The early delays and continuing disappointments especially with regards to internet services should not obscure the big picture: Competition in telecoms is a powerful force, with both positive and destabilizing effects. As in the early stages of the long forgotten telegraph and telephone development, competition accelerated the deployment of new networks and the introduction of new services.
The great benefit of competition is a rapid rollout of new technology. Companies in the long-haul fiber-optic, local-telephone, wireless and other sectors of the industry are undertaking massive capital expenditures to develop and upgrade networks. As a result, telephone companies will offer high-speed access to their subscribers in most areas of the country. With huge investments in spectrum technology, wireless service will dramatically improved and charges will fall.

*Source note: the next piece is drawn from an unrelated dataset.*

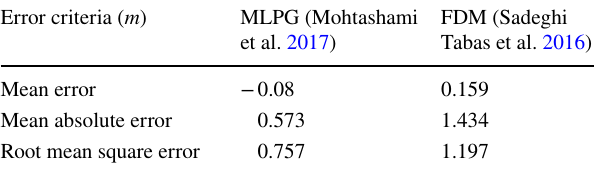
Fig. 5 Scattering nodes in Birjand aquifer Table 2 Computation of error indices in unsteady state Error criteria ( m )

The flip side of this rush is that network expansion can also lead to huge overcapacity. Companies build networks and use untold amounts of money. It would be a shame to see fiber-optic networks costing billions of dollars remain unused because there is no prospective demand for them, and the companies that built them left with their books in the red.
Telecom regulation originally emerged from the realistic assessment that full-scale network competition is inefficient and unsustainable. Outside the industry, there are always demands for public protection against monopoly power. Inside the industry there should be recognition that a stable regulatory environment offers advantages for long-term recovery of investment as we will not see redundancy in the networks.

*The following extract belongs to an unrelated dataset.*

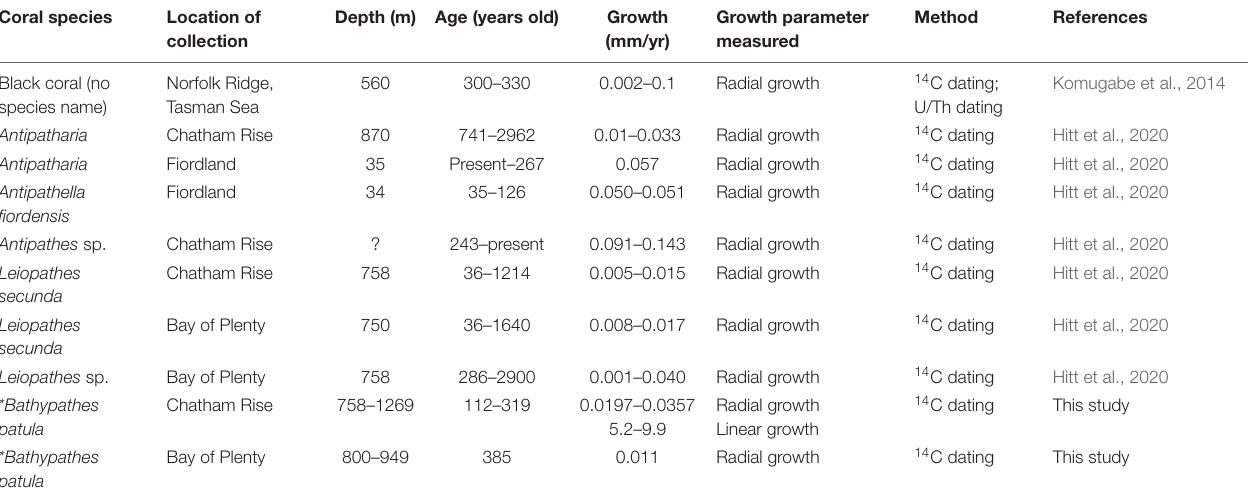
TABLE 5 | Radiocarbon age estimation studies on New Zealand black corals ( Antipatharia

As ICT investors come into Rwanda, watch out for intermodal competition — alternative technologies offering the same consumer service. A century ago, only the telegraph offered an alternative to the telephone for instantaneous messages. Today, wire, wireless, cable, direct-broadcasting, satellite and conventional broadcasting compete to some extent with one another internationally. It is important to remember that despite the romantic appeal of competition and the imperfections of regulation, that at the end of the day, old market and business principles still hold a lot of water so that as we become an ICT centre of excellence we do not fall into traps that have already snared many larger economies that at one point were emerging economies as well.

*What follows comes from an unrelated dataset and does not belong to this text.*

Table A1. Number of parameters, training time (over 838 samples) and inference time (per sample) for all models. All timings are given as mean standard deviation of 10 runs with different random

One of the “Vision 2020” key aims is to stimulate competition and create opportunities for innovative companies. Companies that invest generally do so in response to competitive threats and to take advantage of competitive opportunities. The framework facilitates market entry and encourages investment by ensuring a level playing field for new companies, while providing users with basic services at affordable prices.
New entrants and incumbents should respond to competition by investing to extend and upgrade fixed and wireless network infrastructure in order to cut costs and provide innovative services.
In conclusion, competition drives investment. The Rwandese regulatory framework has the flexibility to handle new and volatile markets, and has the tools for regulators to take account of the need for risky investments to generate an adequate return on capital when mandating pro-competitive access obligations.